Se antes faltava uma forma acessível de conhecer os mitos nórdicos, agora não mais. Neil Gaiman, você conseguiu de novo – e dessa vez, nos presenteou com uma obra que apresenta uma mitologia com muito respeito ao material antigo.
Imagem destacada: Marc Simonetti
O escritor britânico Neil Gaiman nunca escondeu seu amor pela mitologia nórdica. Sua influência é bem evidente em obras como Sandman e Deuses Americanos, sendo frequentemente referenciada. Em um projeto que ocupou mais de 8 anos, Gaiman se propôs a escrever com suas próprias palavras seus contos favoritos desta mitologia de forma que ficassem sutilmente amarrados, formando um arco de histórias. Embora sua principal referência tenha sido a Edda em Prosa (escrita no século XIII na Islândia, já após a conversão), a Edda Poética (mais antiga) também se faz presente e em certos contos versões presentes em ambas se mesclam.
Aqueles acostumados com os romances de Gaiman, ricamente descritivos, podem estranhar o estilo narrativo mais direto e simples escolhido para esta obra. O autor quis emular uma narrativa oral, conforme seria recitada por um skald nos salões; e também possui a intenção do texto ser facilmente apreendido e recitado em voz alta. Porém, o texto não deve em nada à sutileza praticamente poética e domínio da linguagem características de suas outras obras, em diversos momentos usando símbolos e comparações que às vezes passam despercebidos mesmo no meio pagão. Destaco especialmente o mito da criação, que aqueles que já leram o artigo que o analisa magisticamente poderão enxergar de um outro ângulo.
O livro abre com uma introdução do autor ao tema, e logo em seguida faz uma breve descrição de Óðinn, Þórr e Loki. Neste momento, somos apresentados a detalhes importantes sobre estas entidades mas que não são descritas narrativamente no resto da obra, como o sacrifício de Óðinn para obter a magia ou os acordos entre ele e Loki que permitiram que o gigante permanecesse em Ásgarðr. Apesar de Gaiman ter feito um trabalho para criar uma cronologia entre os contos, ele mesmo avisa na introdução que contradições entre eles podem ser encontradas; e mesmo com seus acréscimos pessoais, estão fiéis às versões das Eddas (com um especialmente belo fechando a narrativa sobre o Ragnarök).
Apenas pontuo que Gaiman não fugiu de algumas convenções da literatura clássica que por vezes são projetados em narrativas de outros povos, mas estariam na verdade distante de seus imaginários. Em tragédias gregas, quanto mais um herói foge de seu Destino melhor ele o cumpre, sempre perseguido por forças que fazem com atos para tentar evitar uma profecia sejam justamente o que a desencadeiam; e essa foi a forma que o livro decidiu abordar o Ragnarök, destacando muito o papel de Loki e seu filho Fenrir na destruição do mundo. Em outro texto, abordei como se daria o cumprimento da profecia sob a visão pagã nórdica – e os atos individuais de algumas entidades teriam pouco ou nenhum impacto sobre a Urðr.
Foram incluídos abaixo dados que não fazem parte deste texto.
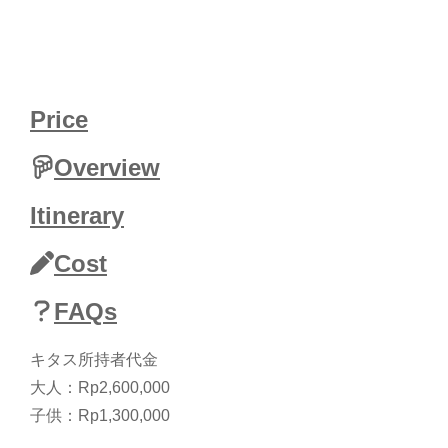
Coffee , アロマ・コーヒー , バンドン , アンクルン , サ
ン・アンクルン・ウジョ , グドゥン・サテ , Aroma
Coffee , アロマ・コーヒー , バンドン , アンクルン
Price
Overview
Itinerary
Cost
FAQs
キタス所持者代金
大人：Rp2,600,000
子供：Rp1,300,000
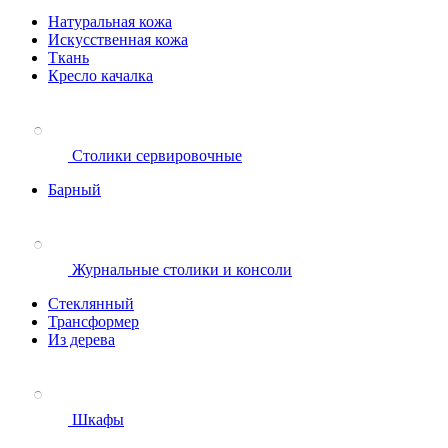
Натуральная кожа
Искусственная кожа
Ткань
Кресло качалка
Столики сервировочные
Барный
Журнальные столики и консоли
Стеклянный
Трансформер
Из дерева
Шкафы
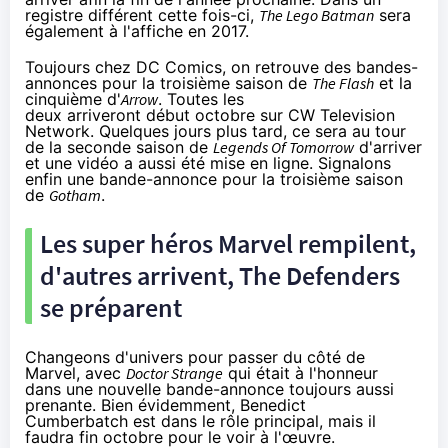
registre différent cette fois-ci,
The Lego Batman
sera
également à l'affiche en 2017.
Toujours chez DC Comics, on retrouve des bandes-
annonces pour la troisième saison de
The Flash
et la
cinquième d'
Arrow
. Toutes les
deux arriveront début octobre sur CW Television
Network. Quelques jours plus tard, ce sera au tour
de la seconde saison de
Legends Of Tomorrow
d'arriver
et une vidéo a aussi été mise en ligne. Signalons
enfin une bande-annonce pour la troisième saison
de
Gotham
.
Les super héros Marvel rempilent,
d'autres arrivent, The Defenders
se préparent
Changeons d'univers pour passer du côté de
Marvel, avec
Doctor Strange
qui était à l'honneur
dans une nouvelle bande-annonce toujours aussi
prenante. Bien évidemment, Benedict
Cumberbatch est dans le rôle principal, mais il
faudra fin octobre pour le voir à l'œuvre.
Li através da edição em língua inglesa, que possui um acabamento gráfico um pouco melhor e um formato um pouco maior que a brasileira publicada pela Intrínseca. Porém, o volume nacional não deixa a desejar e possui capa dura. Pela editora estar fazendo um excelente trabalho trazendo a obra do autor para o Brasil, creio que a tradução esteja na mesma qualidade de outras publicações da linha.
Finalmente, é importante lembrar que na religiosidade pagã nórdica as Eddas (e obviamente os mitos) não são vistos como “textos sagrados”, e que os registros islandeses já não são suas “versões originais”. Havia uma falta de uma versão acessível e confiável para introduzir pessoas à mitologia, uma vez que traduções acadêmicas em português abrangem somente alguns poemas e, dado o tempo que foram escritos, não possuem linguagem fácil; mas agora, novatos podem contar com Neil Gaiman como um guia para este universo. Aos que já a conhecem, agora poderão a revisitar de uma forma que ao mesmo que soa muito familiar também traz consigo um ar de novidade.